BEGIN
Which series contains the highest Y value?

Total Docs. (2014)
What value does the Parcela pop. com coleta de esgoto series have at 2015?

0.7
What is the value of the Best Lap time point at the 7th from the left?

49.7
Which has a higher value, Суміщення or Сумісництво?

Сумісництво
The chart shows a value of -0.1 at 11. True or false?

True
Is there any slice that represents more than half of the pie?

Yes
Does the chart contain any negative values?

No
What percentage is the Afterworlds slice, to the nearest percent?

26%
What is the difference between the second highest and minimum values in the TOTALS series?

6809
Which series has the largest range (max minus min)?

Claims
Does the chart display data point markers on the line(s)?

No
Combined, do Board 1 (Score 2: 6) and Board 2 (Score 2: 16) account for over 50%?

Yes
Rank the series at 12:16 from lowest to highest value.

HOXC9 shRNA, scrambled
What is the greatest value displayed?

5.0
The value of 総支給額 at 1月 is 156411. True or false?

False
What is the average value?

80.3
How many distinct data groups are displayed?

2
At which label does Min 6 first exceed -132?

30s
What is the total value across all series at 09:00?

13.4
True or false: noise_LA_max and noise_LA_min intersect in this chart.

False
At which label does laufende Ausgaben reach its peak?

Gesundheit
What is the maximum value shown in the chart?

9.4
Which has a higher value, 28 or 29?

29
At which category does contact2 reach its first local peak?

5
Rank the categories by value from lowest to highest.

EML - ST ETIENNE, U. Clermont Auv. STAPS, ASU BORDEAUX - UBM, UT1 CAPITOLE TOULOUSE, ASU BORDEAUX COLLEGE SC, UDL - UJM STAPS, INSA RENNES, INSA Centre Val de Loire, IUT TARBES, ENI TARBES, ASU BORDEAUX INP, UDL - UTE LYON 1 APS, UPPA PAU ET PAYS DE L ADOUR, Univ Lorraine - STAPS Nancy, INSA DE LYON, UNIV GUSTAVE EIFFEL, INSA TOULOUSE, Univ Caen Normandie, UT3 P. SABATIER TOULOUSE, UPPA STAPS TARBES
END
- Task goal -
Copy every one of the records above word for word, with nothing added, dropped, or altered.

- Result for this task -
Which series contains the highest Y value?

Total Docs. (2014)
What value does the Parcela pop. com coleta de esgoto series have at 2015?

0.7
What is the value of the Best Lap time point at the 7th from the left?

49.7
Which has a higher value, Суміщення or Сумісництво?

Сумісництво
The chart shows a value of -0.1 at 11. True or false?

True
Is there any slice that represents more than half of the pie?

Yes
Does the chart contain any negative values?

No
What percentage is the Afterworlds slice, to the nearest percent?

26%
What is the difference between the second highest and minimum values in the TOTALS series?

6809
Which series has the largest range (max minus min)?

Claims
Does the chart display data point markers on the line(s)?

No
Combined, do Board 1 (Score 2: 6) and Board 2 (Score 2: 16) account for over 50%?

Yes
Rank the series at 12:16 from lowest to highest value.

HOXC9 shRNA, scrambled
What is the greatest value displayed?

5.0
The value of 総支給額 at 1月 is 156411. True or false?

False
What is the average value?

80.3
How many distinct data groups are displayed?

2
At which label does Min 6 first exceed -132?

30s
What is the total value across all series at 09:00?

13.4
True or false: noise_LA_max and noise_LA_min intersect in this chart.

False
At which label does laufende Ausgaben reach its peak?

Gesundheit
What is the maximum value shown in the chart?

9.4
Which has a higher value, 28 or 29?

29
At which category does contact2 reach its first local peak?

5
Rank the categories by value from lowest to highest.

EML - ST ETIENNE, U. Clermont Auv. STAPS, ASU BORDEAUX - UBM, UT1 CAPITOLE TOULOUSE, ASU BORDEAUX COLLEGE SC, UDL - UJM STAPS, INSA RENNES, INSA Centre Val de Loire, IUT TARBES, ENI TARBES, ASU BORDEAUX INP, UDL - UTE LYON 1 APS, UPPA PAU ET PAYS DE L ADOUR, Univ Lorraine - STAPS Nancy, INSA DE LYON, UNIV GUSTAVE EIFFEL, INSA TOULOUSE, Univ Caen Normandie, UT3 P. SABATIER TOULOUSE, UPPA STAPS TARBES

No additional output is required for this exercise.